We had a wedding reception in London, where I grew up, and my oldest friends from school and college joined us to celebrate. Most of them are now mothers. My dear friend Jo sipped her gin and tonic and said:

“I feel so completed now! I could die happy knowing I have kids.”

I felt the familiar prick in my eyes. The creeping feeling that there was a club called “motherhood” that I would never be a part of. My friends were leaving me behind, going through the door, and I would always be outside, unable to take part in the conversations about feeding, sleeping, and schoolwork. The one who didn’t grow up. Who kept spending my disposable income on vacations and clothes and pretty drinks instead of diapers and college tuition.

I swirled the Prosecco in my fluted glass and thought about how happy I was to have a second chance at love. And how my friends welcomed me to be part of their kids’ lives. Of all the things I was doing with my time and my disposable income to help children and families.
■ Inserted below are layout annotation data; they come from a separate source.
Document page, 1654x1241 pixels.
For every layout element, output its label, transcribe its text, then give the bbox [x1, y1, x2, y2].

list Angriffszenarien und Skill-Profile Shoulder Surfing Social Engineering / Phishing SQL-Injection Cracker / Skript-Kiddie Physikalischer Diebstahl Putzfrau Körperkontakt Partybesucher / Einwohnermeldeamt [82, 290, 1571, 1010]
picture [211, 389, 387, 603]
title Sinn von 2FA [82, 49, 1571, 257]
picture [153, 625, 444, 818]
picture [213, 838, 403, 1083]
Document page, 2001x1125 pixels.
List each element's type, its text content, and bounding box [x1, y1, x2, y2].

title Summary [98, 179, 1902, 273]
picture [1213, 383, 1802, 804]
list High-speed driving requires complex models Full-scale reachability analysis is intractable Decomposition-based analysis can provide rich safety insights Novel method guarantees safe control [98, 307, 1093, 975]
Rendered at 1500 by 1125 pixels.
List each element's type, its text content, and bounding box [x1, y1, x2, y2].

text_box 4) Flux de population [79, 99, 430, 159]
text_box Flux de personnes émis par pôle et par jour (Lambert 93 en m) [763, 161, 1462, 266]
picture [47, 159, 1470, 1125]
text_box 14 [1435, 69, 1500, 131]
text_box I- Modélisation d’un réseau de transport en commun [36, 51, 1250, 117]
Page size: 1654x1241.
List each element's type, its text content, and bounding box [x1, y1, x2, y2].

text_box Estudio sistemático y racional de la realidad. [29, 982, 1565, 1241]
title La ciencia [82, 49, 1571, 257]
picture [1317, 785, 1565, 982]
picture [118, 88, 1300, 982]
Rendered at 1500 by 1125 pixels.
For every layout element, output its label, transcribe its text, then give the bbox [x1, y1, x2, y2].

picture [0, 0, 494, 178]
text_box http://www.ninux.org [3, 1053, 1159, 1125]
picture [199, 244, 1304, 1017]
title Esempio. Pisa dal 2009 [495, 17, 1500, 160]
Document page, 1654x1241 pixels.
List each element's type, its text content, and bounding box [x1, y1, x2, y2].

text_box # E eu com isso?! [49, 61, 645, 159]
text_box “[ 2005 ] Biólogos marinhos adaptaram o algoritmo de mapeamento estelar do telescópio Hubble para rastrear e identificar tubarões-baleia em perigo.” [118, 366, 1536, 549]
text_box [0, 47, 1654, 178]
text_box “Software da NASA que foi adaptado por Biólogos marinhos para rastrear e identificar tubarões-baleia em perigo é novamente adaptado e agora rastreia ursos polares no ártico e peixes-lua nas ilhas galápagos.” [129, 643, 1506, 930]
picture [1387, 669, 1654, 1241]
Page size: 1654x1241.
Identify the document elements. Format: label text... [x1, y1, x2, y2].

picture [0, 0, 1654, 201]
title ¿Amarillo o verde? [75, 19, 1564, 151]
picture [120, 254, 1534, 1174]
I was now part of the gala fundraising committee for the domestic abuse charity. I was mentoring abused women and children at a local shelter, where I also ran a weekly crochet class. I took a volunteer lead role with Moms Demand Action for Gun Sense in America, knowing from my work with domestic violence survivors how deadly the combination of an abuser and a gun could be for children. A friend who knew my struggles with fertility said to me one day: “It’s interesting that you chose to give so much of your time to that organization…” She meant that the volunteers called themselves “Moms.”

Women don’t have children for a lot of reasons. Some of us can’t. Either for medical reasons, illness, or we’re simply not equipped.

Some women didn’t meet the right person in our child-bearing years, or we did, and they already had children, couldn’t, or didn’t want to have them.

Some women don’t want children.

Acceptance takes time, but I’m glad to now be a woman who is happily all three.

As I stood with my old friends at my second wedding reception, for the first time I didn’t retreat into silence, polite laughter, or head for the bathroom stall. Instead, I said and meant with all my heart, “I’m really happy for you. As for myself, I’m okay with not having kids. The world needs at least a few women without children.”